I was shocked, he was breaking one of the cardinal rules of medicine. Maybe it was because I was baby doctor (a student doctor and a doctor who doctors babies J )or maybe because he saw the look of skepticism in my eyes or maybe he does this for everyone (doubtful) or mabye it all went back to the fourth mood. It was his way of telling me what to do but in a professional way that didn’t’ tell me what to do . He offered me a steriod shot, told me that he didn’t trust anyone but himself in doing it and that I should try it especially if I really wanted to wait 10 months till after the match. He said he could do it NOW and I thought what the heck at this point I am carrying around a half dead hip.

So I am whisked into the treatment room, left alone and strip my pants off and lay on the fluro table with a gown over my body. I stare at the celliling for a while and focus on breathing. The tech and the doctor come in and what was a 35 min procedure at Wake was done in 45 seconds.I told him that the doc at Wake had said I had strange anatomy and he proceeded to tell me to tell my attending there that he was wrong my anatomy was not that odd at all, he made several jokes at his expense until he noticed me watching his every move intnetly and told me to look away because it would make me nervous. I explained I was sick and twisted and like to see what was coming at me. He cleaned the area and completely left out the lidocaine and the contrast and thrusted a large bore syringe into my joint space. I sat up and he shook my hand again told me I could come back in three mons for another shot and that I should call him.
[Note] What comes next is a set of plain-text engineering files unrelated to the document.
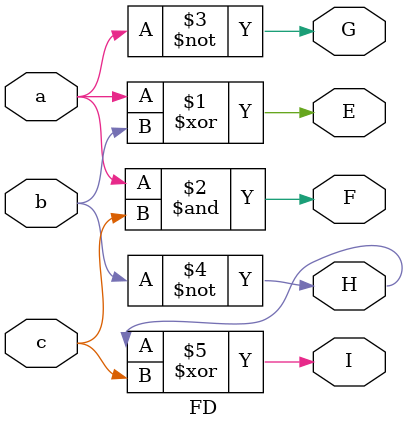
<source format=v>
module FD (a, b, c, E, F, G, H, I);
	input a, b, c;
	output E, F, G, H, I;
  assign E = a ^ b;
  assign F = a & c;
  assign G = ~ a;
  assign H = ~ b;
  assign I = H ^ c;
endmodule
// end of Verilog code


</source>
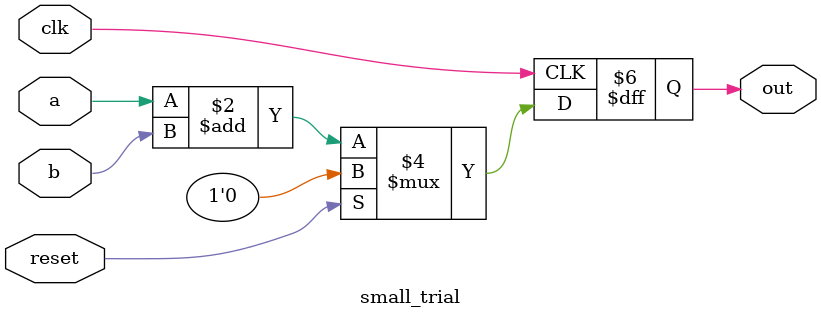
<source format=v>
`timescale 1ns / 1ps


module small_trial(clk, reset, a, b, out );
    // parameter
       
    // input
    	input clk; // system clock, generated by VCO
	input reset;
	input a;
	input b;



    // output
	output reg out;	
	

    // internal status regs/signals



	//sequential logic
    always @ (posedge clk) begin
        if (reset) begin
		out <= 0;	
        end
	else begin
		out <= a + b;

	end  
     end
	 
	 


   
endmodule
    

</source>
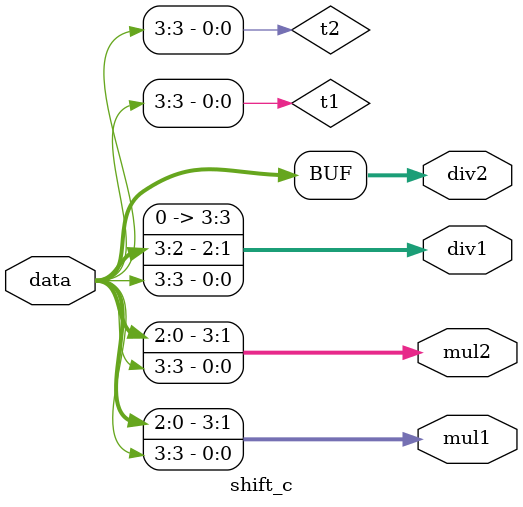
<source format=v>
module shift_c (data , mul1, mul2, div1, div2);
input [3:0] data;
output [3:0] mul1, mul2, div1, div2;
reg [3:0] mul1, div1;
reg t1, t2;

always @ ( data ) begin
  t1 = data[3];
  mul1 = data << 1;
  mul1[0] = t1;

  t2 = data[3];
  div1 = data >> 1;
  div1[0] = t2;
end

assign mul2 = {data[2:0], data[3]};
assign div2 = {data[3], data[2:0]};

endmodule // shift_c

</source>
And then I am driving back the insane drive through mountains and ponder that fourth mood is about trust buliding. Its what allows our patients to trust us with scapels and needles and poisions. It works better when our patients don’t know what coming and when they don’t really know what they are signing up for. But you see once you know the technique, the tatic, once you know that behind the curtain is not a wizard but a man, its hard to believe. Its hard to say yes give me respiratory depressing poisions, take out my femoral head, replace with some forgien body that you say is going to positively change my life that I say is an infection, a femur fracture and a huge risk to my walking life in the making.

There is no choice really, the surgery means Africa and hiking and roudns without pain and internship year and walking at graduation without cringing.

But I am still skeptical.

Igoranace is bliss. Knowledge makes simple decisions fraut with reality.